┌──

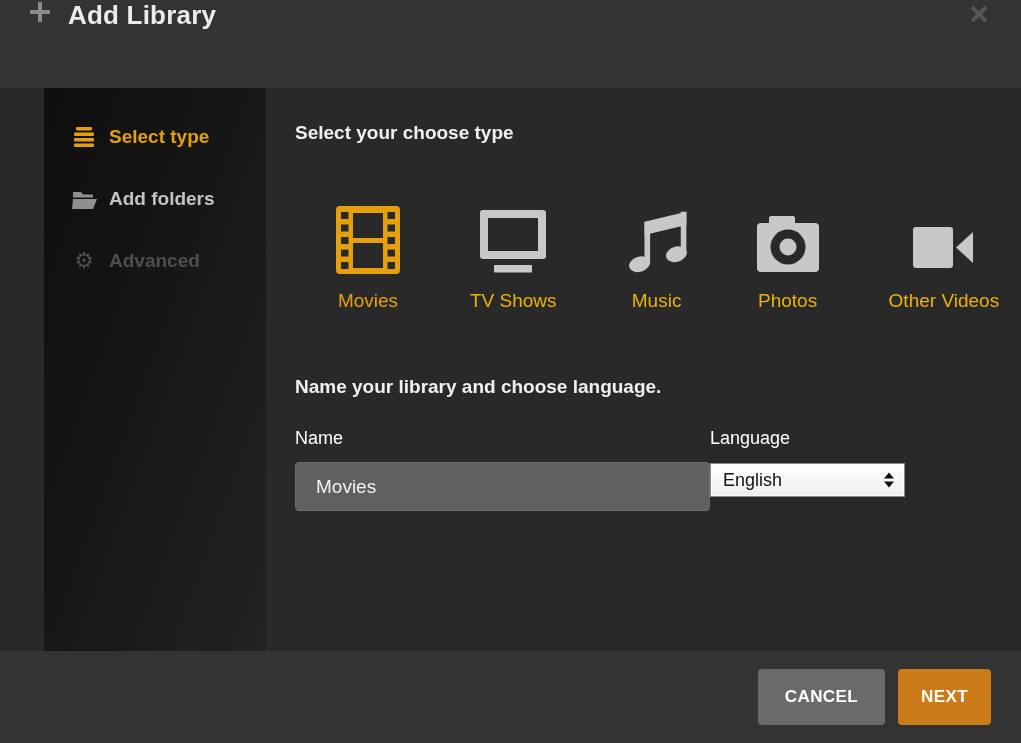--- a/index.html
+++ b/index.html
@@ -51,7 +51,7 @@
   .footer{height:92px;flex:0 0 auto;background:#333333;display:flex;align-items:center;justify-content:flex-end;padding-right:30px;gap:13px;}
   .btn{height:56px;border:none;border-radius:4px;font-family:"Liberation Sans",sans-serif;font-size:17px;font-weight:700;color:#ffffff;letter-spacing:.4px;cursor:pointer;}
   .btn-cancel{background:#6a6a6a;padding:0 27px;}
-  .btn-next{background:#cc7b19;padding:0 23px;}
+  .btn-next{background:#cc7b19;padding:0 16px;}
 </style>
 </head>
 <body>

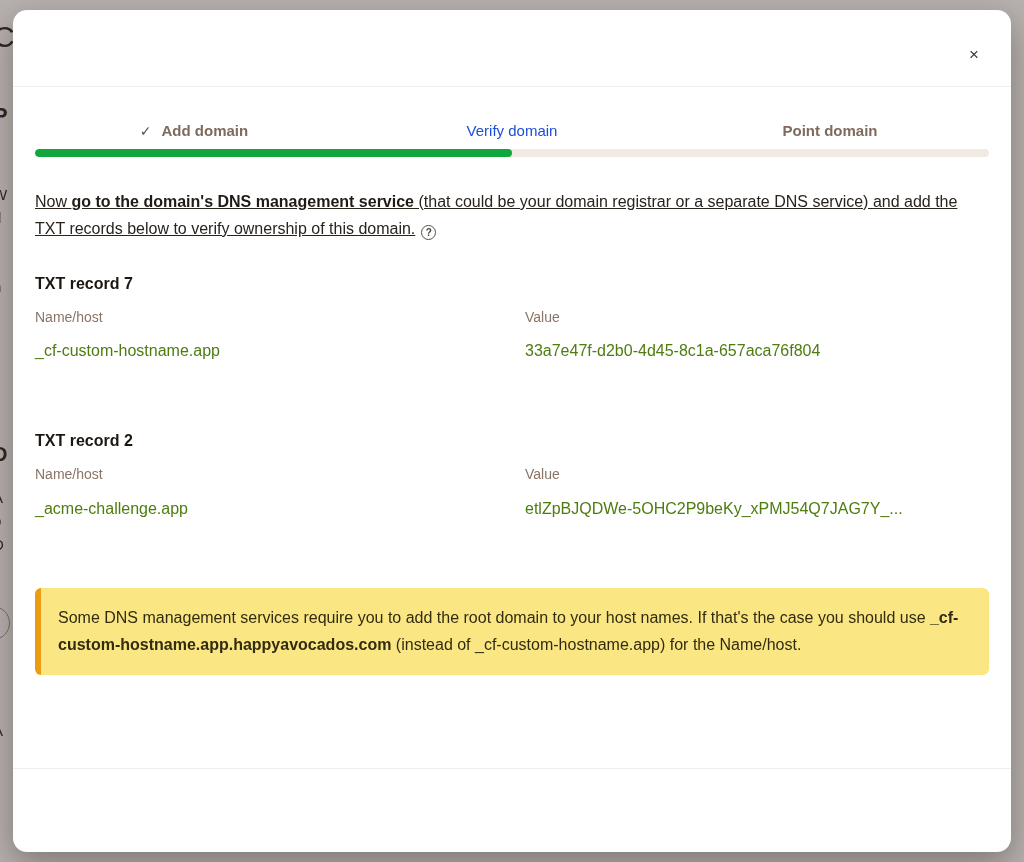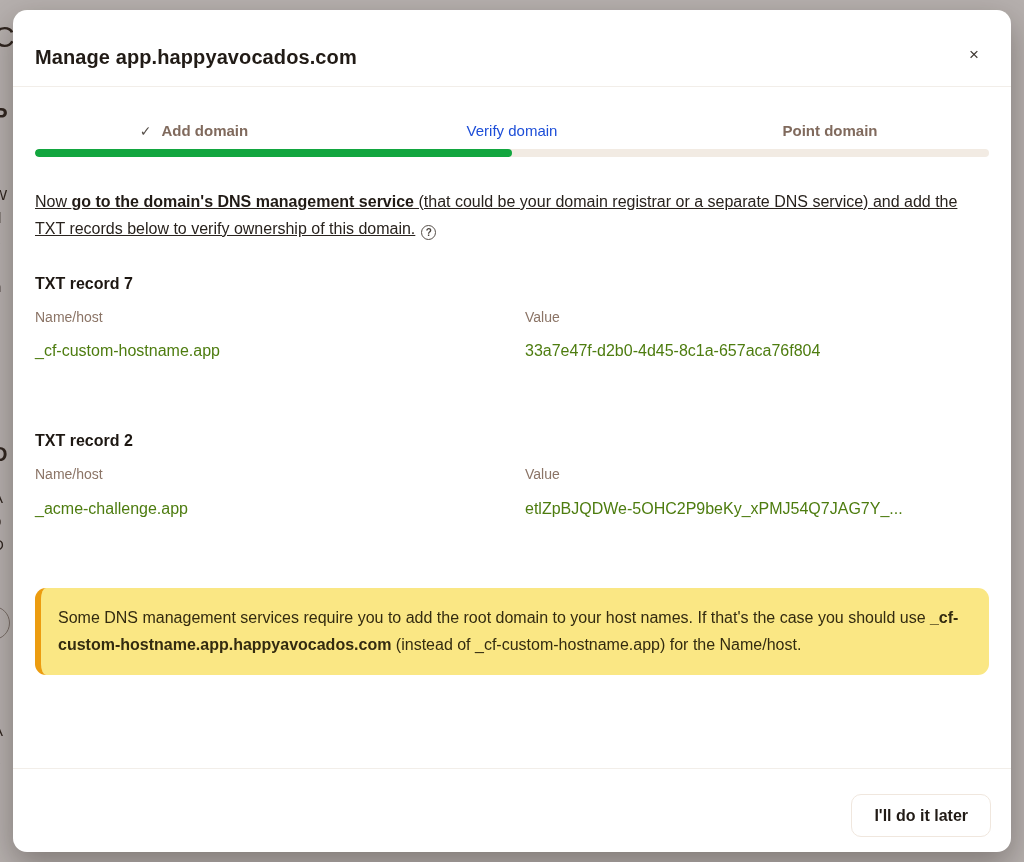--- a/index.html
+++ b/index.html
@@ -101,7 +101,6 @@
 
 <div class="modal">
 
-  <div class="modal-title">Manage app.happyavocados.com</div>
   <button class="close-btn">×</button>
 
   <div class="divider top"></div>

└──

In the records above, locate the lines holding the word "class". Copy each of them.

 <div class="modal">
-  <div class="modal-title">Manage app.happyavocados.com</div>
   <button class="close-btn">×</button>
   <div class="divider top"></div>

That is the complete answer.